Het aanvullend pensioen: een zaak voor de werkgever?

Bijna iedereen in Nederland die bij een bedrijf werkt, bouwt via zijn werkgever pensioen op. Op zich is dat een goede zaak. Veel mensen leven nog lang na hun pensionering en hebben dan een fatsoenlijk inkomen nodig. Veranderen van baan levert door dit systeem echter vaak een versnipperd pensioen en een pensioengat op. De vraag is dus of dit aanvullend pensioen via de werkgever opgebouwd moet blijven worden, of dat het tijd is voor een nieuw systeem.

Pensioen in Nederland

De drie pijlers

Het pensioenstelsel bestaat uit drie pijlers. De eerste pijler is de AOW. Iedereen die in de 50 jaar voor de AOW-leeftijd ten minste een deel van de tijd in Nederland heeft gewoond, heeft recht op deze ouderdomsuitkering. De tweede pijler is het pensioen dat bijna elke werkende in loondienst verplicht opbouwt via de werkgever. Dit is het aanvullend pensioen. Dit pensioen keert uit na de pensioengerechtigde leeftijd, maar kan bij overlijden van de werknemer ook uitkeren aan de partner en kinderen. De derde pijler is een aanvulling waar je eventueel zelf voor kunt sparen.

* [OPGAVEN]:
[A] Herhaal woordelijk het deel van de tekst over het aanvullend pensioen dat opent met de woorden waarin "Pensioen in Nederland" staat en sluit met "voor kunt sparen.".
[B] Aan wie kan het aanvullend pensioen volgens de tekst over het aanvullend pensioen uitkeren als de werknemer overlijdt?
[C] Ga verder met de tekst over het aanvullend pensioen, vanaf het punt waar die ophoudt.

(Verzamelde gegevens)
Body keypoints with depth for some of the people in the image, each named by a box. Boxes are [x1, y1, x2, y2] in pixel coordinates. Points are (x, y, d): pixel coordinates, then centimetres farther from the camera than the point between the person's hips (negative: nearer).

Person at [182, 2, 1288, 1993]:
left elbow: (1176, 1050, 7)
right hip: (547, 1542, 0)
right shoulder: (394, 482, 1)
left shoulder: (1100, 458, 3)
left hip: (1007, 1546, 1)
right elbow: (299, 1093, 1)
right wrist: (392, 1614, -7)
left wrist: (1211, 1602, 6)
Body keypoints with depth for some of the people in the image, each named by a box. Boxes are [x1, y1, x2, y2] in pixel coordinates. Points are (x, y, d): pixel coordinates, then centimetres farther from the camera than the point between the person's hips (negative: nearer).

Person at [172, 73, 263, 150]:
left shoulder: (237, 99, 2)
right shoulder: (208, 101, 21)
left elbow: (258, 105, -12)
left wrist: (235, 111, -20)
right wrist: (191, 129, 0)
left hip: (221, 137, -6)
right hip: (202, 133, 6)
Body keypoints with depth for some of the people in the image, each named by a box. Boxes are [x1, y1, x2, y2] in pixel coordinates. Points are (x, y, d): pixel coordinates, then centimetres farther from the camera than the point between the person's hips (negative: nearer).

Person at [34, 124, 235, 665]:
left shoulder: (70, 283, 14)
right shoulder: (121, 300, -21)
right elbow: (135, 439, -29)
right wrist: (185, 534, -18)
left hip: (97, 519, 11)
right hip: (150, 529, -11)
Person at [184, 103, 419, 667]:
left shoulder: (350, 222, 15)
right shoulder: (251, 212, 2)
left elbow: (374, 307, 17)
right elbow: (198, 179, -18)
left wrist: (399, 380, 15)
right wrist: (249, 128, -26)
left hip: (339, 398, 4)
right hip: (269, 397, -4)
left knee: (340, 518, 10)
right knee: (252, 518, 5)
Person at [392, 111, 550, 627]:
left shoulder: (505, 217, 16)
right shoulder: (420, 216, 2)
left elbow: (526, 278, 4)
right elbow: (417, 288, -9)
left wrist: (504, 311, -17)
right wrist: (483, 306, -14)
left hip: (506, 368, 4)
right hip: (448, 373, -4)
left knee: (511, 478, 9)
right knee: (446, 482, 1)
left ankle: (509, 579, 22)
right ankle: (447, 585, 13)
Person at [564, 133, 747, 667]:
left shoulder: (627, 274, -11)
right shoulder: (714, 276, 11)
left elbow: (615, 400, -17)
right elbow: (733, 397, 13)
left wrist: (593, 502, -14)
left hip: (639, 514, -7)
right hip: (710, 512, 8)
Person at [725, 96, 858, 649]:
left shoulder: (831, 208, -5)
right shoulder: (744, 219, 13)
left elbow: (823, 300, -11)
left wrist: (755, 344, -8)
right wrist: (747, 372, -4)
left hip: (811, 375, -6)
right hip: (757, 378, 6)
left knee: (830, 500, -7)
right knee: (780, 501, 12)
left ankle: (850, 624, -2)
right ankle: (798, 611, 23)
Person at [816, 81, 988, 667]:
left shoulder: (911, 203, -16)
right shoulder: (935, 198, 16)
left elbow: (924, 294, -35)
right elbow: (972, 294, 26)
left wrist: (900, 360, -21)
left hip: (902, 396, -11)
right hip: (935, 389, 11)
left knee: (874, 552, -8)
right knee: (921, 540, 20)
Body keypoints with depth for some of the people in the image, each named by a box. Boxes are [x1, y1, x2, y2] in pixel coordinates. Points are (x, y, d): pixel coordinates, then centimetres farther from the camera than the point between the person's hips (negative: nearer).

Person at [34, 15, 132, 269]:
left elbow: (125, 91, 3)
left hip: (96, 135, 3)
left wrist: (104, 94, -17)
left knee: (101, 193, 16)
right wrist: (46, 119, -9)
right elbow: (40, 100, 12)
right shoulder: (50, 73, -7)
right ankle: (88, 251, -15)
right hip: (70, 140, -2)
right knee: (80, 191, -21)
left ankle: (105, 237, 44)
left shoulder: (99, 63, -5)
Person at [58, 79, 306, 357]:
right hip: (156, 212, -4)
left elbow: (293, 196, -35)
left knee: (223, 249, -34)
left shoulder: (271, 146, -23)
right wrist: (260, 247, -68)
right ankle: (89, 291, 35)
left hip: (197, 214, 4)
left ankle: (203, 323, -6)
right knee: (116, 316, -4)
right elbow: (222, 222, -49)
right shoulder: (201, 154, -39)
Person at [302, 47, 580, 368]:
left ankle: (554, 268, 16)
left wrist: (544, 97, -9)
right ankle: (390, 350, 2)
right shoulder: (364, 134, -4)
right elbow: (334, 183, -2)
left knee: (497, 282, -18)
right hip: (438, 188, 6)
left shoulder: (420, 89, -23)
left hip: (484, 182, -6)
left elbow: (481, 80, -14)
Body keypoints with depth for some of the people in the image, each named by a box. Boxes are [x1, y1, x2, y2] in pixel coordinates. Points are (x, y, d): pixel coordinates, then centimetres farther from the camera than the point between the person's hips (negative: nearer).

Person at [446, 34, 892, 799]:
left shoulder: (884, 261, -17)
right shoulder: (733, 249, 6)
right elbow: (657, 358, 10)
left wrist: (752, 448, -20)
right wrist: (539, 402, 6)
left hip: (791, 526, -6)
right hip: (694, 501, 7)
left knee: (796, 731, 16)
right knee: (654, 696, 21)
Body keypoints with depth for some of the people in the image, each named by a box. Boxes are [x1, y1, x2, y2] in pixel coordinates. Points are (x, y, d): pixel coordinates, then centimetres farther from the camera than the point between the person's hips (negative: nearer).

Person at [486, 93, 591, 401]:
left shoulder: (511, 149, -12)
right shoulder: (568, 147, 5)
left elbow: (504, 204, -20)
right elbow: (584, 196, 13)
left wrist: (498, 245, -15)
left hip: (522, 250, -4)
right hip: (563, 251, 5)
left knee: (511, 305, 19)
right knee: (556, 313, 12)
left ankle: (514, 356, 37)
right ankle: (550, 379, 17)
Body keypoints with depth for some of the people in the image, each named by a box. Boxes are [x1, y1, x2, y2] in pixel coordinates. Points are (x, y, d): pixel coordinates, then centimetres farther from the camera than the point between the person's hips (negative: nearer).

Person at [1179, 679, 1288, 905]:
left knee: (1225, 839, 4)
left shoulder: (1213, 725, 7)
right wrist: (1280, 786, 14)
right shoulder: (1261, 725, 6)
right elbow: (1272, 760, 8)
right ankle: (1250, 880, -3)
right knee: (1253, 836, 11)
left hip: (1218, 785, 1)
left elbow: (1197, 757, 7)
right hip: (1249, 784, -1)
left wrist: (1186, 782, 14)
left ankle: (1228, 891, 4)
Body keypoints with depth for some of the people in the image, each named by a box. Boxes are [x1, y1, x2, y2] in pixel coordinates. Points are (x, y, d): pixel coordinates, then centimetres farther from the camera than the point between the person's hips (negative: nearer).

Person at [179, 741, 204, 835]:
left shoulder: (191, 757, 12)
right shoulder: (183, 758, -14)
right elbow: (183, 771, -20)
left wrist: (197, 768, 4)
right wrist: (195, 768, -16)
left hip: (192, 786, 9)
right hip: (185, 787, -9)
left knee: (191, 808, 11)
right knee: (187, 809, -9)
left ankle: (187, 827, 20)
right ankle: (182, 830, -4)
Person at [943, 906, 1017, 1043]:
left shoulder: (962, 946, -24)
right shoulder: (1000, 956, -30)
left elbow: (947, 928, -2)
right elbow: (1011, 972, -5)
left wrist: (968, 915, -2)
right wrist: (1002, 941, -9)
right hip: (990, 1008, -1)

* [ANTWOORDEN]:
[A]
Pensioen in Nederland

De drie pijlers

Het pensioenstelsel bestaat uit drie pijlers. De eerste pijler is de AOW. Iedereen die in de 50 jaar voor de AOW-leeftijd ten minste een deel van de tijd in Nederland heeft gewoond, heeft recht op deze ouderdomsuitkering. De tweede pijler is het pensioen dat bijna elke werkende in loondienst verplicht opbouwt via de werkgever. Dit is het aanvullend pensioen. Dit pensioen keert uit na de pensioengerechtigde leeftijd, maar kan bij overlijden van de werknemer ook uitkeren aan de partner en kinderen. De derde pijler is een aanvulling waar je eventueel zelf voor kunt sparen.

[B] Aan de partner en kinderen van de werknemer.

[C]
Het aanvullend pensioen

De eerste werkgevers die vonden dat ze moesten zorgen dat hun werknemers ook voorzien waren van een inkomen als ze niet meer konden werken, waren Philips en Stork. Zij hadden hier verschillende redenen voor. Ten eerste vonden ze dat ze een zorgplicht hadden voor de werknemer. De werknemer was immers belangrijk voor het bedrijf dus er moest goed voor gezorgd worden.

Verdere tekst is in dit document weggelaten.